Dilekçede, davalı Şık’ın dijital ortamda yayın yapan bir kanaldaki açıklamalarında, AK Parti hakkında katlanılması mümkün olmayan kabahat isnadı ve iftiraların yer aldığı, AK Parti’nin kişilik haklarına taarruzda bulunulduğu, kelam konusu açıklamaların söz özgürlüğü kapsamında değerlendirilemeyeceği aktarıldı.

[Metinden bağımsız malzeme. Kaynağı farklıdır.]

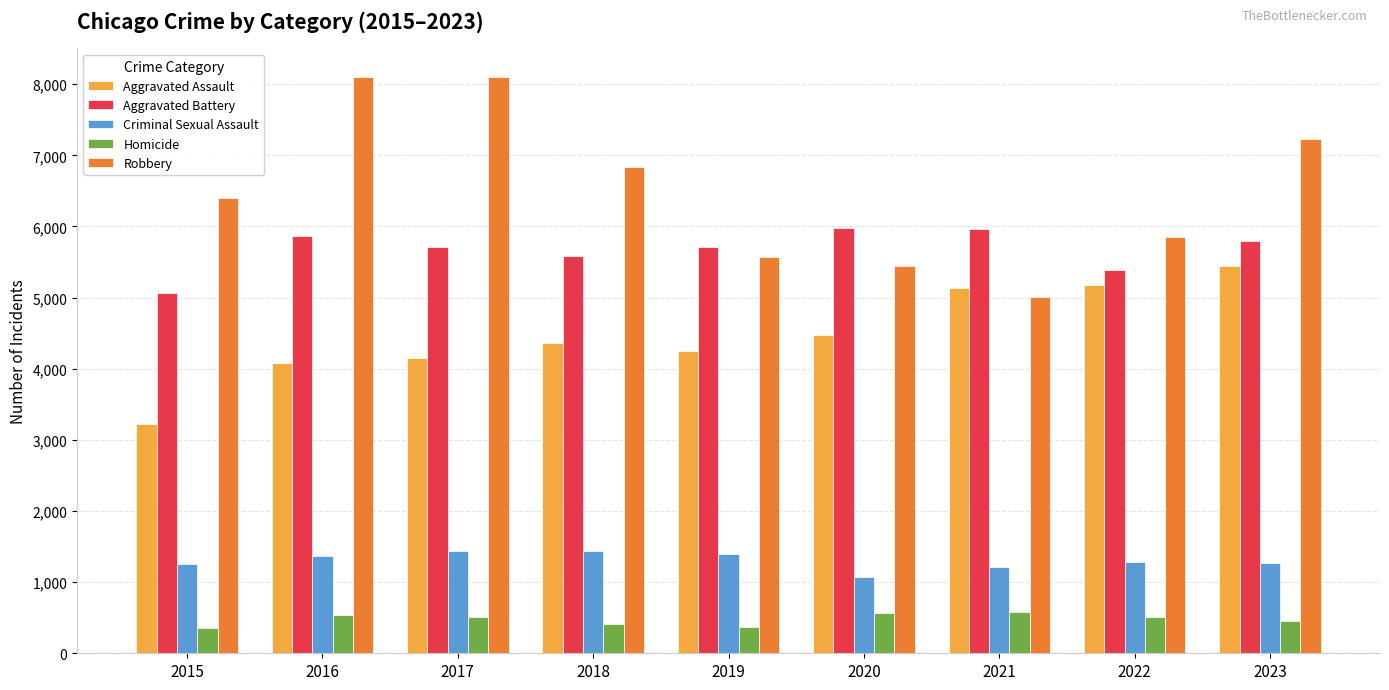

At how many categories does at least one series exceed 5482?

9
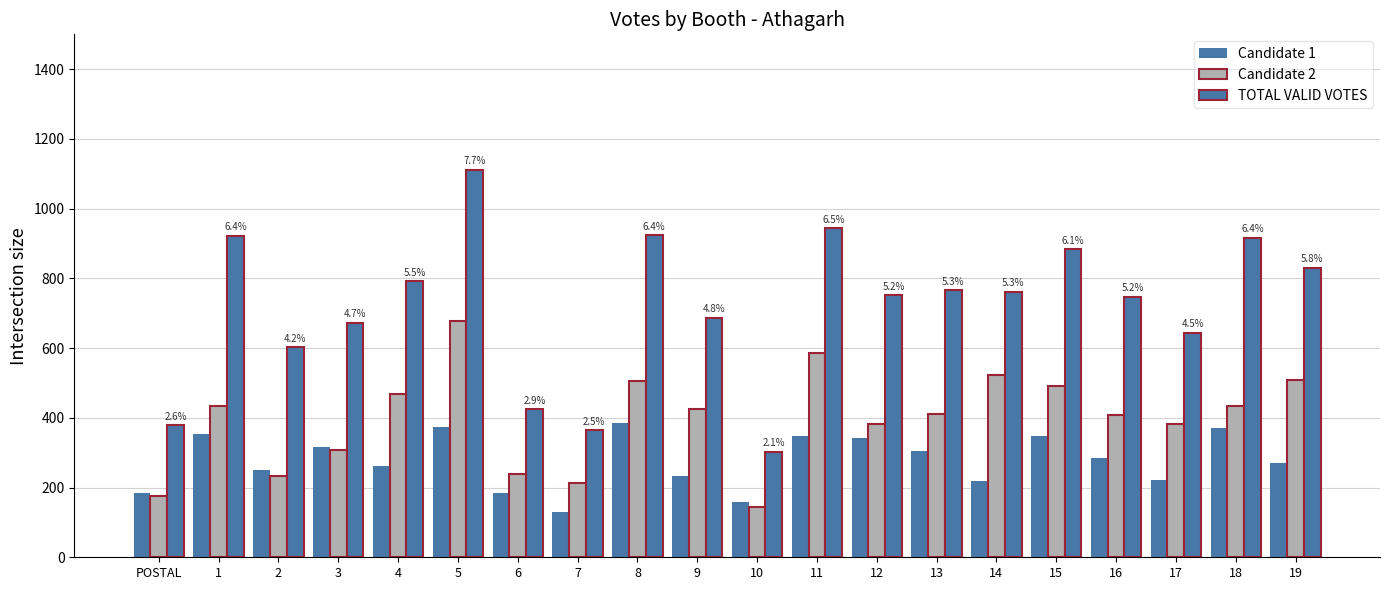

Are the bars grouped side by side (vs. stacked)?

Yes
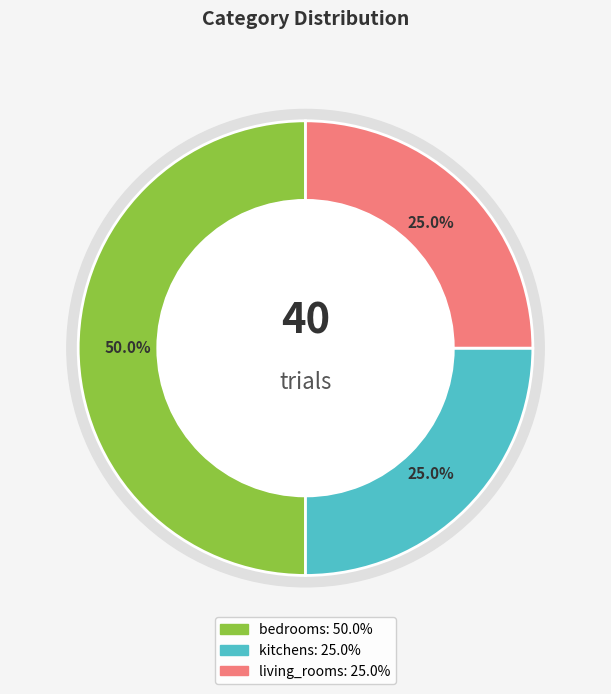

Which slice is the smallest?

kitchens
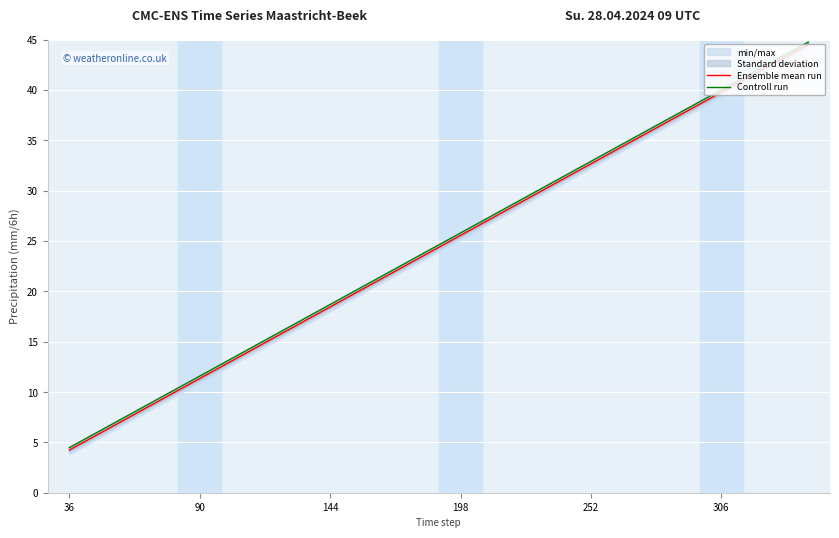

At which label does Ensemble mean run first exceed 25?

198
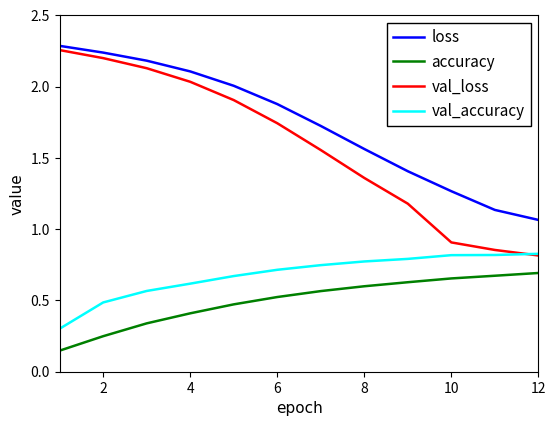

Which series has the widest spread of values?

val_loss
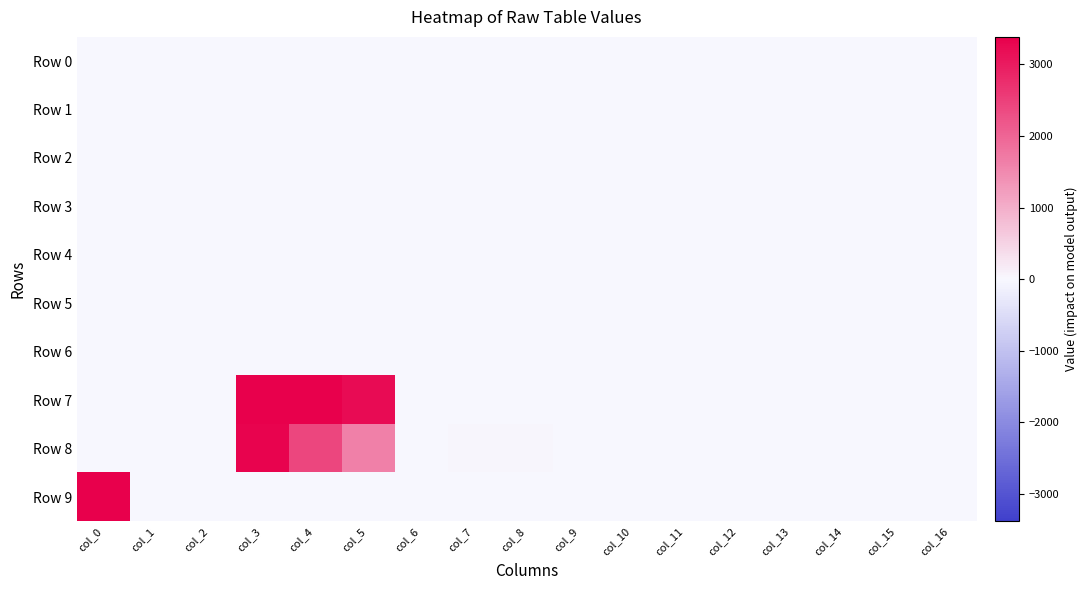

At how many categories does at least one series exceed 2983?

4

“MAKSADI, PRESTİJ SARSMAKTIR”
Ahmet Şık’ın, gerçek dışı argümanlarla kamuoyunu yönlendirme ve toplum nezdinde partinin prestijini zedeleme kastıyla hareket ettiği, partinin kişilik haklarını alenen ihlal ettiği bildirilen dilekçede, şu değerlendirmeye yer verildi:
“Davalı, müvekkil partinin, parti yöneticilerinin, üyelerinin ve hükmî kişiliğinin erdem ve haysiyetini zedelediği üzere, kamuoyu nezdinde müvekkil partiye karşı haksız isnatlarda bulunarak, olumsuz kanılar geliştirme kampanyasına girişmiştir. Davalının hedefi, müvekkil partiyi hukuka ters hareketlerin içinde olmakla suçlamak ve bu vesileyle müvekkil partinin prestijini sarsmaktır. Bu nedenle hareketin hukuka karşıtlığı da açıktır. Dava konusu açıklamaların, davalının kusuru sonucu gerçekleştiğine dair rastgele bir tereddüt bulunmamaktadır.”
100 BİN TL TAZMİNAT TALEP EDİLDİ
AİHM ve Anayasa Mahkemesi kararları ile Yargıtay içtihatlarından örnekler verilen dilekçede, “İfade özgürlüğü sınırsız olmayıp, tekrar tıpkı düzenlemelerle bireylerin onur ve haysiyetleri müdafaa altına alınmıştır. Somut olayda davalı söz özgürlüğü ve tenkit hudutlarını aşarak müvekkil partinin kişilik haklarına akında bulunmuştur.” tabirleri kullanıldı.
Partinin siyasi durumu ve toplumdaki pozisyonu gereği manevi kıymetlerinin açıkça ziyan gördüğü kaydedilen dilekçede, bu kapsamda partinin kişilik hakları ve saygınlığına taarruzda bulunduğu gerekçesiyle davalı Ahmet Şık’ın 100 bin lira manevi tazminata mahkum edilmesi talep edildi.